---- INFORMATION

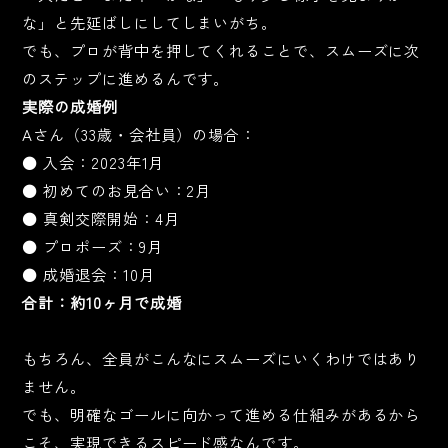
な」と先延ばしにしてしまいがち。
でも、プロが背中を押してくれることで、スムーズに次
のステップに進めるんです。
実際の成婚例
Aさん（33歳・会社員）の場合：
● 入会：2023年1月
● 初めてのお見合い：2月
● 真剣交際開始：4月
● プロポーズ：9月
● 成婚退会：10月
合計：約10ヶ月で成婚
もちろん、全員がこんなにスムーズにいくわけではあり
ません。
でも、明確なゴールに向かって進める仕組みがあるから
こそ、実現できるスピード感なんです。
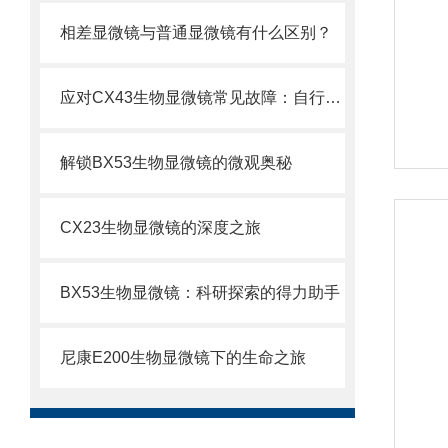
相差显微镜与普通显微镜有什么区别？
应对CX43生物显微镜常见故障：自行排查与解决妙招
解锁BX53生物显微镜的微观奥秘
CX23生物显微镜的深度之旅
BX53生物显微镜：科研探索的得力助手
尼康E200生物显微镜下的生命之旅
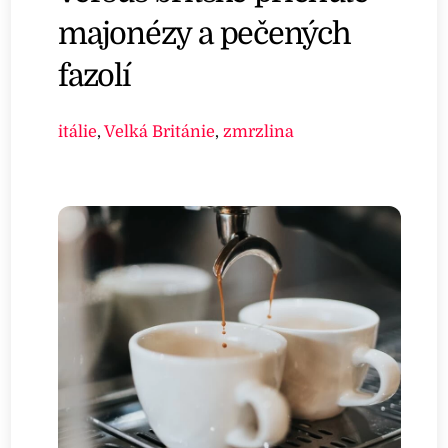
majonézy a pečených
fazolí
itálie
,
Velká Británie
,
zmrzlina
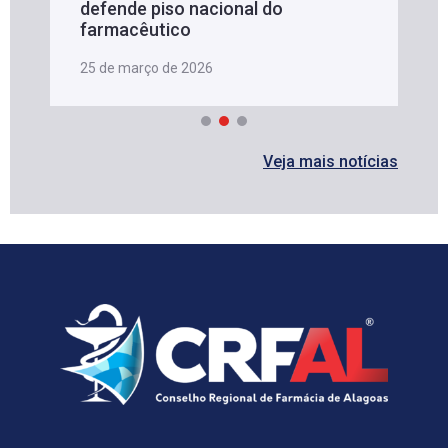
defende piso nacional do
farmacêutico
25 de março de 2026
Veja mais notícias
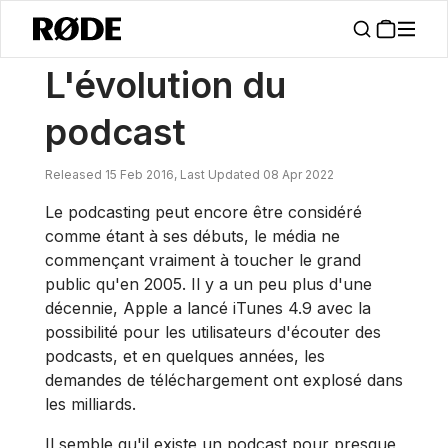
/
Nouvelles
L'évolution Du Podcast
L'évolution du
podcast
Released 15 Feb 2016, Last Updated 08 Apr 2022
Le podcasting peut encore être considéré
comme étant à ses débuts, le média ne
commençant vraiment à toucher le grand
public qu'en 2005. Il y a un peu plus d'une
décennie, Apple a lancé iTunes 4.9 avec la
possibilité pour les utilisateurs d'écouter des
podcasts, et en quelques années, les
demandes de téléchargement ont explosé dans
les milliards.
Il semble qu'il existe un podcast pour presque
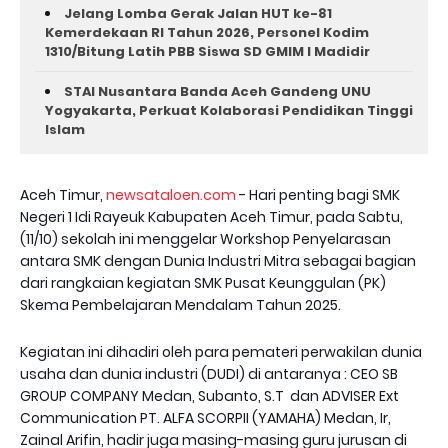
Jelang Lomba Gerak Jalan HUT ke-81
Kemerdekaan RI Tahun 2026, Personel Kodim
1310/Bitung Latih PBB Siswa SD GMIM I Madidir
STAI Nusantara Banda Aceh Gandeng UNU
Yogyakarta, Perkuat Kolaborasi Pendidikan Tinggi
Islam
Aceh Timur,
newsataloen.com
- Hari penting bagi SMK
Negeri 1 Idi Rayeuk Kabupaten Aceh Timur, pada Sabtu,
(11/10) sekolah ini menggelar Workshop Penyelarasan
antara SMK dengan Dunia Industri Mitra sebagai bagian
dari rangkaian kegiatan SMK Pusat Keunggulan (PK)
Skema Pembelajaran Mendalam Tahun 2025.
Kegiatan ini dihadiri oleh para pemateri perwakilan dunia
usaha dan dunia industri (DUDI) di antaranya : CEO SB
GROUP COMPANY Medan, Subanto, S.T dan ADVISER Ext
Communication PT. ALFA SCORPII (YAMAHA) Medan, Ir,
Zainal Arifin, hadir juga masing-masing guru jurusan di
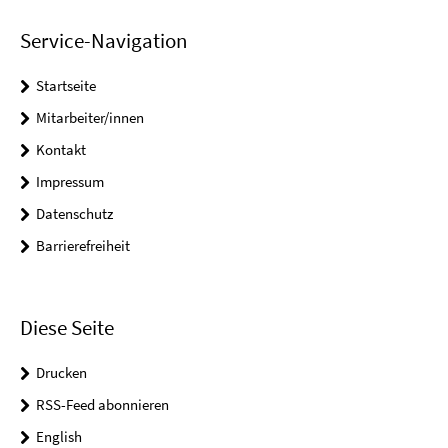
Service-Navigation
Startseite
Mitarbeiter/innen
Kontakt
Impressum
Datenschutz
Barrierefreiheit
Diese Seite
Drucken
RSS-Feed abonnieren
English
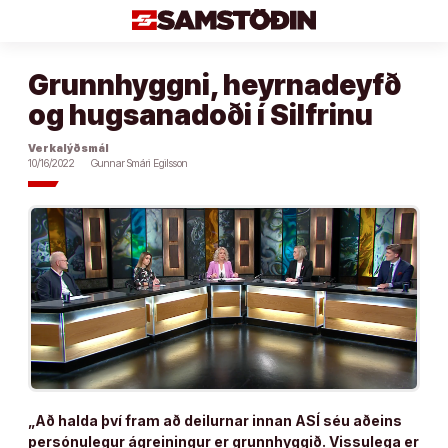
Áfram
að
efni
Grunnhyggni, heyrnadeyfð
og hugsanadoði í Silfrinu
Verkalýðsmál
10/16/2022
Gunnar Smári Egilsson
„Að halda því fram að deilurnar innan ASÍ séu aðeins
persónulegur ágreiningur er grunnhyggið. Vissulega er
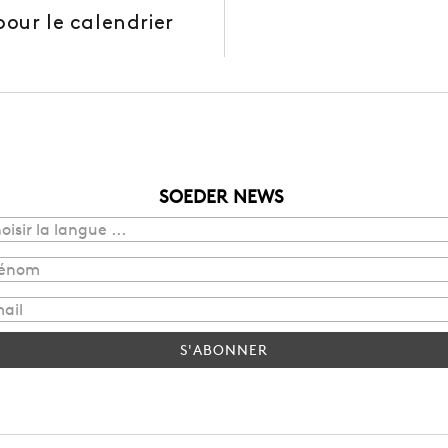
our le calendrier
SOEDER NEWS
S'ABONNER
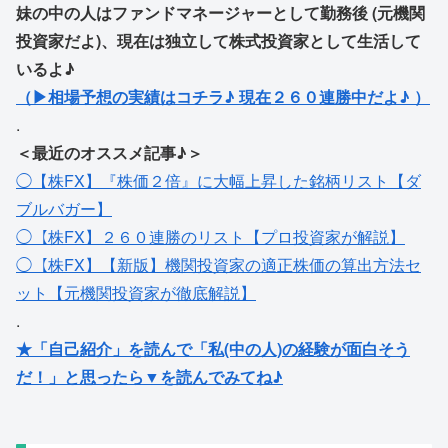
妹の中の人はファンドマネージャーとして勤務後 (元機関
投資家だよ)、現在は独立して株式投資家として生活して
いるよ♪
（▶相場予想の実績はコチラ♪ 現在２６０連勝中だよ♪ ）
.
＜最近のオススメ記事♪＞
◯【株FX】『株価２倍』に大幅上昇した銘柄リスト【ダ
ブルバガー】
◯【株FX】２６０連勝のリスト【プロ投資家が解説】
◯【株FX】【新版】機関投資家の適正株価の算出方法セ
ット【元機関投資家が徹底解説】
.
★「自己紹介」を読んで「私(中の人)の経験が面白そう
だ！」と思ったら▼を読んでみてね♪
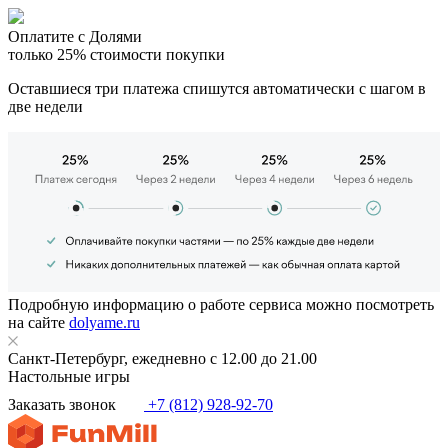
Оплатите с Долями
только 25% стоимости покупки
Оставшиеся три платежа спишутся автоматически с шагом в
две недели
Подробную информацию о работе сервиса можно посмотреть
на сайте
dolyame.ru
Санкт-Петербург, ежедневно с 12.00 до 21.00
Настольные игры
Заказать звонок
+7 (812) 928-92-70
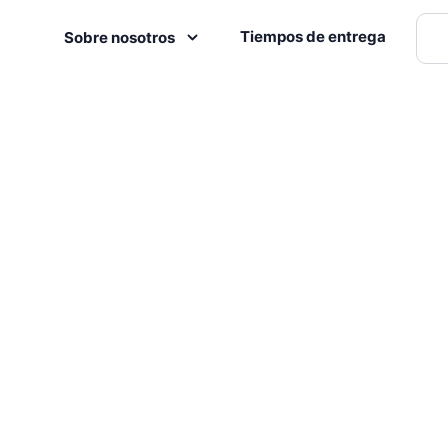
Tiempos de entrega
Sobre nosotros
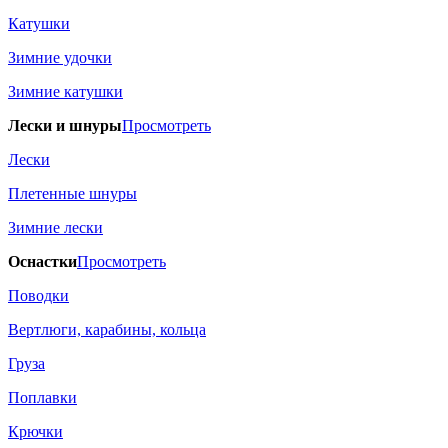
Катушки
Зимние удочки
Зимние катушки
Лески и шнуры
Просмотреть
Лески
Плетенные шнуры
Зимние лески
Оснастки
Просмотреть
Поводки
Вертлюги, карабины, кольца
Груза
Поплавки
Крючки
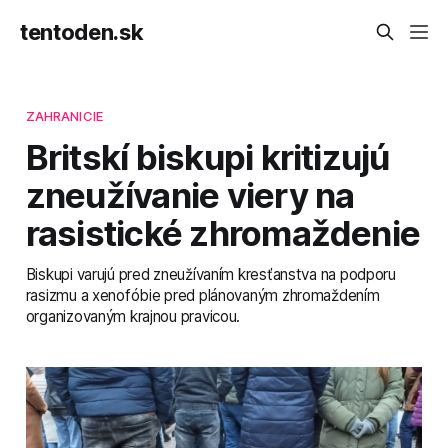
tentoden.sk
ZAHRANICIE
Britskí biskupi kritizujú
zneužívanie viery na
rasistické zhromaždenie
Biskupi varujú pred zneužívaním kresťanstva na podporu
rasizmu a xenofóbie pred plánovaným zhromaždením
organizovaným krajnou pravicou.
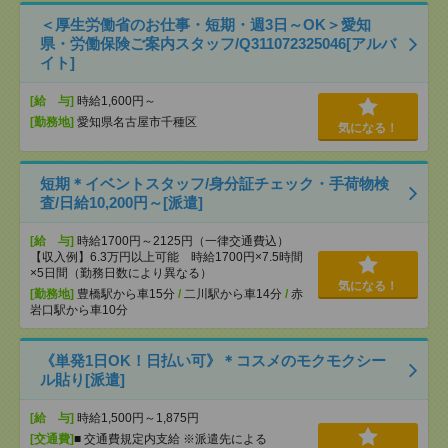
＜厚生労働省のお仕事・短期・週3日～OK＞愛知
県・労働保険ご案内スタッフ/Q311072325046[アルバ
イト]
[給 与]
時給1,600円～
[勤務地]
愛知県名古屋市千種区
気になる！
短期＊イベントスタッフ/身分証チェック・手荷物検
査/日給10,200円～[派遣]
[給 与]
時給1700円～2125円（一律交通費込）
【収入例】6.3万円以上可能 時給1700円×7.5時間
×5日間（勤務日数により異なる）
気になる！
[勤務地]
豊橋駅から車15分
/
二川駅から車14分
/
赤
岩口駅から車10分
《単発1日OK！日払い可》＊コスメのモクモクシー
ル貼り[派遣]
[給 与]
時給1,500円～1,875円
[交通費]
■ 交通費規定内支給 ※派遣先による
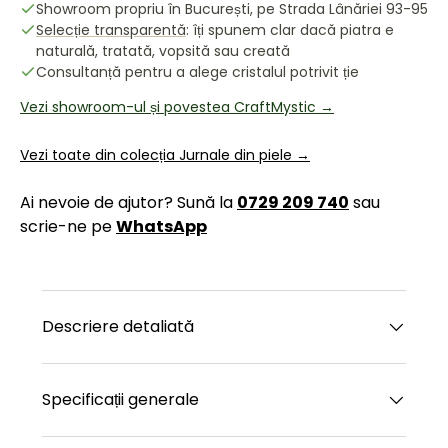
Showroom propriu în București, pe Strada Lânăriei 93-95
Selecție transparentă
: îți spunem clar dacă piatra e
naturală, tratată, vopsită sau creată
Consultanță pentru a alege cristalul potrivit ție
Vezi showroom-ul și povestea CraftMystic →
Vezi toate din colecția Jurnale din piele →
Ai nevoie de ajutor? Sună la
0729 209 740
sau
scrie-ne pe
WhatsApp
Descriere detaliată
Specificații generale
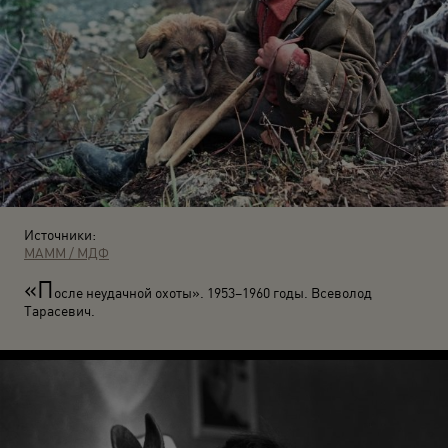
Источники:
МАММ / МДФ
«П
осле неудачной охоты». 1953–1960 годы. Всеволод
Тарасевич.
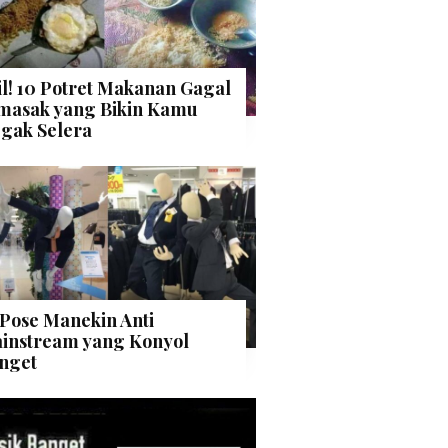
il! 10 Potret Makanan Gagal
masak yang Bikin Kamu
gak Selera
 Pose Manekin Anti
instream yang Konyol
nget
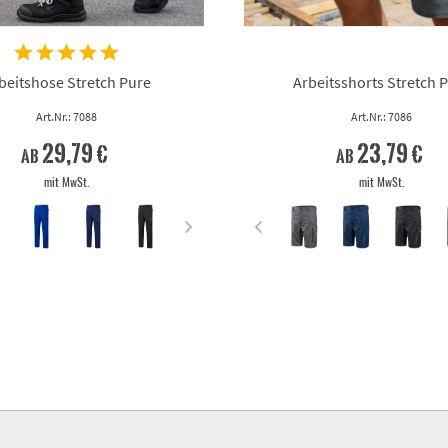
beitshose Stretch Pure
Arbeitsshorts Stretch 
Art.Nr.: 7088
Art.Nr.: 7086
29,79 €
23,79 €
ab
ab
mit MwSt.
mit MwSt.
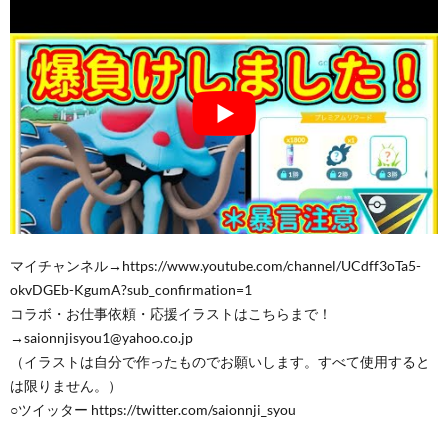
マイチャンネル→https://www.youtube.com/channel/UCdff3oTa5-
okvDGEb-KgumA?sub_confirmation=1
コラボ・お仕事依頼・応援イラストはこちらまで！
→saionnjisyou1@yahoo.co.jp
（イラストは自分で作ったものでお願いします。すべて使用すると
は限りません。）
○ツイッター https://twitter.com/saionnji_syou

--------

EXERCISE BRIEF:
Quote the text of every item above line for line, leaving the pictures out.

OUTPUT OF THE EXERCISE:
な」と先延ばしにしてしまいがち。
でも、プロが背中を押してくれることで、スムーズに次
のステップに進めるんです。
実際の成婚例
Aさん（33歳・会社員）の場合：
● 入会：2023年1月
● 初めてのお見合い：2月
● 真剣交際開始：4月
● プロポーズ：9月
● 成婚退会：10月
合計：約10ヶ月で成婚
もちろん、全員がこんなにスムーズにいくわけではあり
ません。
でも、明確なゴールに向かって進める仕組みがあるから
こそ、実現できるスピード感なんです。
相差显微镜与普通显微镜有什么区别？
应对CX43生物显微镜常见故障：自行排查与解决妙招
解锁BX53生物显微镜的微观奥秘
CX23生物显微镜的深度之旅
BX53生物显微镜：科研探索的得力助手
尼康E200生物显微镜下的生命之旅
majonézy a pečených
fazolí
itálie
,
Velká Británie
,
zmrzlina
defende piso nacional do
farmacêutico
25 de março de 2026
Veja mais notícias
/
Nouvelles
L'évolution Du Podcast
L'évolution du
podcast
Released 15 Feb 2016, Last Updated 08 Apr 2022
Le podcasting peut encore être considéré
comme étant à ses débuts, le média ne
commençant vraiment à toucher le grand
public qu'en 2005. Il y a un peu plus d'une
décennie, Apple a lancé iTunes 4.9 avec la
possibilité pour les utilisateurs d'écouter des
podcasts, et en quelques années, les
demandes de téléchargement ont explosé dans
les milliards.
Il semble qu'il existe un podcast pour presque
Jelang Lomba Gerak Jalan HUT ke-81
Kemerdekaan RI Tahun 2026, Personel Kodim
1310/Bitung Latih PBB Siswa SD GMIM I Madidir
STAI Nusantara Banda Aceh Gandeng UNU
Yogyakarta, Perkuat Kolaborasi Pendidikan Tinggi
Islam
Aceh Timur,
newsataloen.com
- Hari penting bagi SMK
Negeri 1 Idi Rayeuk Kabupaten Aceh Timur, pada Sabtu,
(11/10) sekolah ini menggelar Workshop Penyelarasan
antara SMK dengan Dunia Industri Mitra sebagai bagian
dari rangkaian kegiatan SMK Pusat Keunggulan (PK)
Skema Pembelajaran Mendalam Tahun 2025.
Kegiatan ini dihadiri oleh para pemateri perwakilan dunia
usaha dan dunia industri (DUDI) di antaranya : CEO SB
GROUP COMPANY Medan, Subanto, S.T dan ADVISER Ext
Communication PT. ALFA SCORPII (YAMAHA) Medan, Ir,
Zainal Arifin, hadir juga masing-masing guru jurusan di
Service-Navigation
Startseite
Mitarbeiter/innen
Kontakt
Impressum
Datenschutz
Barrierefreiheit
Diese Seite
Drucken
RSS-Feed abonnieren
English
Áfram
að
efni
Grunnhyggni, heyrnadeyfð
og hugsanadoði í Silfrinu
Verkalýðsmál
10/16/2022
Gunnar Smári Egilsson
„Að halda því fram að deilurnar innan ASÍ séu aðeins
persónulegur ágreiningur er grunnhyggið. Vissulega er
our le calendrier
SOEDER NEWS
S'ABONNER
妹の中の人はファンドマネージャーとして勤務後 (元機関
投資家だよ)、現在は独立して株式投資家として生活して
いるよ♪
（▶相場予想の実績はコチラ♪ 現在２６０連勝中だよ♪ ）
.
＜最近のオススメ記事♪＞
◯【株FX】『株価２倍』に大幅上昇した銘柄リスト【ダ
ブルバガー】
◯【株FX】２６０連勝のリスト【プロ投資家が解説】
◯【株FX】【新版】機関投資家の適正株価の算出方法セ
ット【元機関投資家が徹底解説】
.
★「自己紹介」を読んで「私(中の人)の経験が面白そう
だ！」と思ったら▼を読んでみてね♪
Оплатите с Долями
только 25% стоимости покупки
Оставшиеся три платежа спишутся автоматически с шагом в
две недели
Подробную информацию о работе сервиса можно посмотреть
на сайте
dolyame.ru
Санкт-Петербург, ежедневно с 12.00 до 21.00
Настольные игры
Заказать звонок
+7 (812) 928-92-70
Tiempos de entrega
Sobre nosotros
Катушки
Зимние удочки
Зимние катушки
Лески и шнуры
Просмотреть
Лески
Плетенные шнуры
Зимние лески
Оснастки
Просмотреть
Поводки
Вертлюги, карабины, кольца
Груза
Поплавки
Крючки
tentoden.sk
ZAHRANICIE
Britskí biskupi kritizujú
zneužívanie viery na
rasistické zhromaždenie
Biskupi varujú pred zneužívaním kresťanstva na podporu
rasizmu a xenofóbie pred plánovaným zhromaždením
organizovaným krajnou pravicou.
＜厚生労働省のお仕事・短期・週3日～OK＞愛知
県・労働保険ご案内スタッフ/Q311072325046[アルバ
イト]
[給 与]
時給1,600円～
[勤務地]
愛知県名古屋市千種区
気になる！
短期＊イベントスタッフ/身分証チェック・手荷物検
査/日給10,200円～[派遣]
[給 与]
時給1700円～2125円（一律交通費込）
【収入例】6.3万円以上可能 時給1700円×7.5時間
×5日間（勤務日数により異なる）
気になる！
[勤務地]
豊橋駅から車15分
/
二川駅から車14分
/
赤
岩口駅から車10分
《単発1日OK！日払い可》＊コスメのモクモクシー
ル貼り[派遣]
[給 与]
時給1,500円～1,875円
[交通費]
■ 交通費規定内支給 ※派遣先による
Showroom propriu în București, pe Strada Lânăriei 93-95
Selecție transparentă
: îți spunem clar dacă piatra e
naturală, tratată, vopsită sau creată
Consultanță pentru a alege cristalul potrivit ție
Vezi showroom-ul și povestea CraftMystic →
Vezi toate din colecția Jurnale din piele →
Ai nevoie de ajutor? Sună la
0729 209 740
sau
scrie-ne pe
WhatsApp
Descriere detaliată
Specificații generale
Источники:
МАММ / МДФ
«П
осле неудачной охоты». 1953–1960 годы. Всеволод
Тарасевич.
il! 10 Potret Makanan Gagal
masak yang Bikin Kamu
gak Selera
 Pose Manekin Anti
instream yang Konyol
nget
beitshose Stretch Pure
Arbeitsshorts Stretch 
Art.Nr.: 7088
Art.Nr.: 7086
29,79 €
23,79 €
ab
ab
mit MwSt.
mit MwSt.
マイチャンネル→https://www.youtube.com/channel/UCdff3oTa5-
okvDGEb-KgumA?sub_confirmation=1
コラボ・お仕事依頼・応援イラストはこちらまで！
→saionnjisyou1@yahoo.co.jp
（イラストは自分で作ったものでお願いします。すべて使用すると
は限りません。）
○ツイッター https://twitter.com/saionnji_syou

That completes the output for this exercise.